Se Almada é contraditório quando se estabelece a comparação do poema “A Cena do Ódio”, de 1915, com o “Ultimatum Futurista”, de 1917, Álvaro de Campos, heterónimo de Fernando Pessoa, é-o num único texto, “Ultimatum” — mais um —, publicado em 1917, na revista “Portugal Futurista”. Álvaro de Campos, à semelhança de Almada em “A Cena do Ódio”, insulta todos os líderes europeus, sejam eles políticos, literários, religiosos ou militares: “Mandado de despejo aos mandarins da Europa! Fora.” Mas (no caso da I Guerra) tanto critica os estrategos militares do momento — “Agora a guerra, jogo do empurra do lado de cá e jogo de porta do lado de lá” —, como exige o condutor de homens que suba acima da multidão e a guie, com um projecto positivo: “[A Europa] quer o General que combata pelo Triunfo Construtivo, não pela vitória em que apenas se derrotam os outros.” Por isso, invectiva o “Lixo guerreiro-palavroso! Esterco Joffre-Hindenburguesco! Sentina europeia de Os Mesmos em cisão balofa!”

Para Pessoa—Campos, como para o Almada do “Ultimatum Futurista”, os comandantes militares da I Grande Guerra não eram chefes, caudilhos, mas apenas burocratas da arte de matar. Não que Pessoa e Almada fossem pacifistas, longe disso. Consideravam apenas que, visto, na opinião deles, ser necessário matar, que isso fosse feito em nome de um projecto de reformulação geral das pátrias e do mundo. “Eu não pertenço a nenhuma das gerações revolucionárias. Eu pertenço a uma geração construtiva”, escreve Almada no “Ultimatum Futurista”.

E Álvaro de Campos insiste: ”Quem acredita neles [nos generais]?/ Quem acredita nos outros?/ Façam a barba aos poilus!/ Descasquem o rebanho inteiro!/ Mandem isso tudo pra casa descascar batatas simbólicas!/ Lavem essa celha de mixórdia inconsciente!/ Atrelem uma locomotiva a essa guerra!/ Ponham uma coleira a isso e vão exibi-lo para a Austrália!”

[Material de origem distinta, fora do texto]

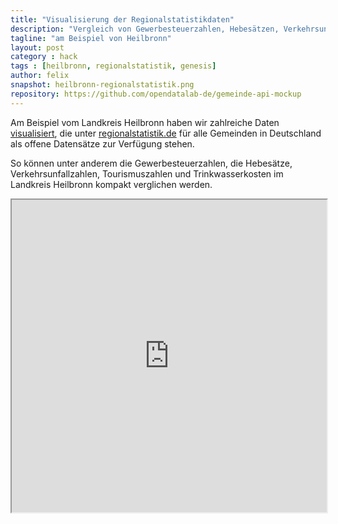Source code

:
 ```yaml
---
title: "Visualisierung der Regionalstatistikdaten"
description: "Vergleich von Gewerbesteuerzahlen, Hebesätzen, Verkehrsunfallzahlen, Tourismuszahlen, Trinkwasserkosten und mehr am Beispiel vom Landkreis Heilbronn"
tagline: "am Beispiel von Heilbronn"
layout: post
category : hack
tags : [heilbronn, regionalstatistik, genesis]
author: felix
snapshot: heilbronn-regionalstatistik.png
repository: https://github.com/opendatalab-de/gemeinde-api-mockup
---
```


Am Beispiel vom Landkreis Heilbronn haben wir zahlreiche Daten [visualisiert](http://opendatalab.de/heilbronn-regionalstatistik), die unter [regionalstatistik.de](https://www.regionalstatistik.de/genesis/online/logon) für alle Gemeinden in Deutschland als offene Datensätze zur Verfügung stehen.

So können unter anderem die Gewerbesteuerzahlen, die Hebesätze, Verkehrsunfallzahlen, Tourismuszahlen und Trinkwasserkosten im Landkreis Heilbronn kompakt verglichen werden.

<iframe src="http://opendatalab.de/heilbronn-regionalstatistik/?valueType=gewerbesteuereinnahmen&relation=" width="100%" height="500"> </iframe>
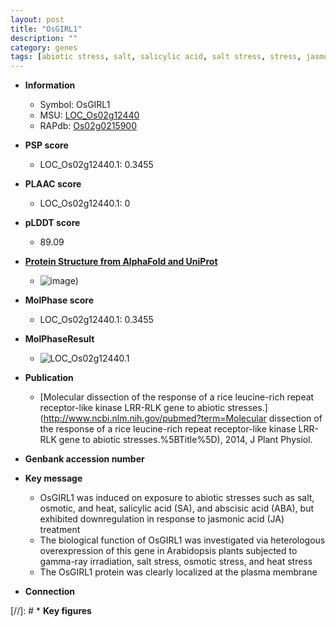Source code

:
 ```yaml
---
layout: post
title: "OsGIRL1"
description: ""
category: genes
tags: [abiotic stress, salt, salicylic acid, salt stress, stress, jasmonic, jasmonic acid, plasma membrane, biotic stress, abscisic acid]
---
```


* **Information**  
    + Symbol: OsGIRL1  
    + MSU: [LOC_Os02g12440](http://rice.plantbiology.msu.edu/cgi-bin/ORF_infopage.cgi?orf=LOC_Os02g12440)  
    + RAPdb: [Os02g0215900](http://rapdb.dna.affrc.go.jp/viewer/gbrowse_details/irgsp1?name=Os02g0215900)  

* **PSP score**  
    + LOC_Os02g12440.1: 0.3455 

* **PLAAC score**  
    + LOC_Os02g12440.1: 0 

* **pLDDT score**
    + 89.09

* **[Protein Structure from AlphaFold and UniProt](https://www.uniprot.org/uniprotkb/Q0E2T2/entry#structure)**
    + ![image](https://ricepsp.github.io/images/Q0/AF-Q0E2T2-F1.png))

* **MolPhase score**
    + LOC_Os02g12440.1: 0.3455

* **MolPhaseResult**
    + ![LOC_Os02g12440.1](https://ricepsp.github.io/pictures/LOC_Os02g/LOC_Os02g12440.1.png)

* **Publication**  
    + [Molecular dissection of the response of a rice leucine-rich repeat receptor-like kinase LRR-RLK gene to abiotic stresses.](http://www.ncbi.nlm.nih.gov/pubmed?term=Molecular dissection of the response of a rice leucine-rich repeat receptor-like kinase LRR-RLK gene to abiotic stresses.%5BTitle%5D), 2014, J Plant Physiol.

* **Genbank accession number**  

* **Key message**  
    + OsGIRL1 was induced on exposure to abiotic stresses such as salt, osmotic, and heat, salicylic acid (SA), and abscisic acid (ABA), but exhibited downregulation in response to jasmonic acid (JA) treatment
    + The biological function of OsGIRL1 was investigated via heterologous overexpression of this gene in Arabidopsis plants subjected to gamma-ray irradiation, salt stress, osmotic stress, and heat stress
    + The OsGIRL1 protein was clearly localized at the plasma membrane

* **Connection**  

[//]: # * **Key figures**  



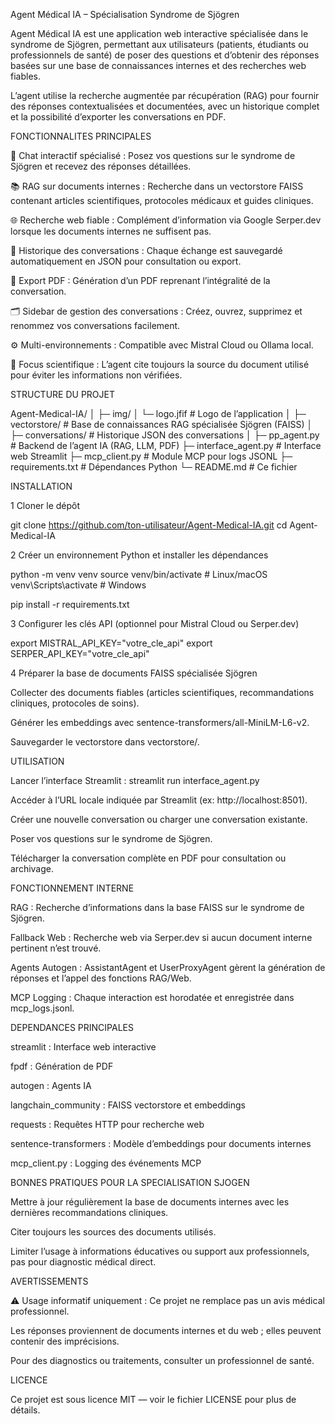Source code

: Agent Médical IA – Spécialisation Syndrome de Sjögren

Agent Médical IA est une application web interactive spécialisée dans le syndrome de Sjögren, permettant aux utilisateurs (patients, étudiants ou professionnels de santé) de poser des questions et d’obtenir des réponses basées sur une base de connaissances internes et des recherches web fiables.

L’agent utilise la recherche augmentée par récupération (RAG) pour fournir des réponses contextualisées et documentées, avec un historique complet et la possibilité d’exporter les conversations en PDF.

FONCTIONNALITES PRINCIPALES

💬 Chat interactif spécialisé : Posez vos questions sur le syndrome de Sjögren et recevez des réponses détaillées.

📚 RAG sur documents internes : Recherche dans un vectorstore FAISS contenant articles scientifiques, protocoles médicaux et guides cliniques.

🌐 Recherche web fiable : Complément d’information via Google Serper.dev lorsque les documents internes ne suffisent pas.

📝 Historique des conversations : Chaque échange est sauvegardé automatiquement en JSON pour consultation ou export.

📄 Export PDF : Génération d’un PDF reprenant l’intégralité de la conversation.

🗂️ Sidebar de gestion des conversations : Créez, ouvrez, supprimez et renommez vos conversations facilement.

⚙️ Multi-environnements : Compatible avec Mistral Cloud ou Ollama local.

🔬 Focus scientifique : L’agent cite toujours la source du document utilisé pour éviter les informations non vérifiées.

STRUCTURE DU PROJET

Agent-Medical-IA/
│
├─ img/
│  └─ logo.jfif               # Logo de l’application
│
├─ vectorstore/               # Base de connaissances RAG spécialisée Sjögren (FAISS)
│
├─ conversations/             # Historique JSON des conversations
│
├─ pp_agent.py                # Backend de l’agent IA (RAG, LLM, PDF)
├─ interface_agent.py         # Interface web Streamlit
├─ mcp_client.py              # Module MCP pour logs JSONL
├─ requirements.txt           # Dépendances Python
└─ README.md                  # Ce fichier

INSTALLATION

1 Cloner le dépôt

git clone https://github.com/ton-utilisateur/Agent-Medical-IA.git
cd Agent-Medical-IA

2 Créer un environnement Python et installer les dépendances

python -m venv venv
source venv/bin/activate      # Linux/macOS
venv\Scripts\activate         # Windows

pip install -r requirements.txt

3 Configurer les clés API (optionnel pour Mistral Cloud ou Serper.dev)

export MISTRAL_API_KEY="votre_cle_api"
export SERPER_API_KEY="votre_cle_api"

4 Préparer la base de documents FAISS spécialisée Sjögren

Collecter des documents fiables (articles scientifiques, recommandations cliniques, protocoles de soins).

Générer les embeddings avec sentence-transformers/all-MiniLM-L6-v2.

Sauvegarder le vectorstore dans vectorstore/.

UTILISATION

Lancer l’interface Streamlit : streamlit run interface_agent.py

Accéder à l’URL locale indiquée par Streamlit (ex: http://localhost:8501).

Créer une nouvelle conversation ou charger une conversation existante.

Poser vos questions sur le syndrome de Sjögren.

Télécharger la conversation complète en PDF pour consultation ou archivage.

FONCTIONNEMENT INTERNE 

RAG : Recherche d’informations dans la base FAISS sur le syndrome de Sjögren.

Fallback Web : Recherche web via Serper.dev si aucun document interne pertinent n’est trouvé.

Agents Autogen : AssistantAgent et UserProxyAgent gèrent la génération de réponses et l’appel des fonctions RAG/Web.

MCP Logging : Chaque interaction est horodatée et enregistrée dans mcp_logs.jsonl.

DEPENDANCES PRINCIPALES

streamlit : Interface web interactive

fpdf : Génération de PDF

autogen : Agents IA

langchain_community : FAISS vectorstore et embeddings

requests : Requêtes HTTP pour recherche web

sentence-transformers : Modèle d’embeddings pour documents internes

mcp_client.py : Logging des événements MCP

BONNES PRATIQUES POUR LA SPECIALISATION SJOGEN

Mettre à jour régulièrement la base de documents internes avec les dernières recommandations cliniques.

Citer toujours les sources des documents utilisés.

Limiter l’usage à informations éducatives ou support aux professionnels, pas pour diagnostic médical direct.

AVERTISSEMENTS 

⚠️ Usage informatif uniquement : Ce projet ne remplace pas un avis médical professionnel.

Les réponses proviennent de documents internes et du web ; elles peuvent contenir des imprécisions.

Pour des diagnostics ou traitements, consulter un professionnel de santé.

LICENCE

Ce projet est sous licence MIT — voir le fichier LICENSE pour plus de détails.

Isto é: Almada e Pessoa não precisavam de guerra, nem de generais, mas de chefes. Os seus “Ultimatum” são manifestos pré-fascistas. Por isso Pessoa apoiará o “Presidente-Rei” Sidónio Pais e a ditadura militar saída do golpe de Estado de 28 de Maio de 1926; Almada manterá com o Estado Novo relações mais do que ambíguas; e um amigo de ambos, António Ferro, será o braço direito de Salazar para a propaganda. E nenhum deles se ofereceu para lutar nos campos de batalha da Europa, como haviam feito os futuristas italianos Marinetti, Mario Sironi, Umberto Boccioni e Antonio Sant'Elia. Foram ficando pelo Chiado a escandalizar o lepidóptero...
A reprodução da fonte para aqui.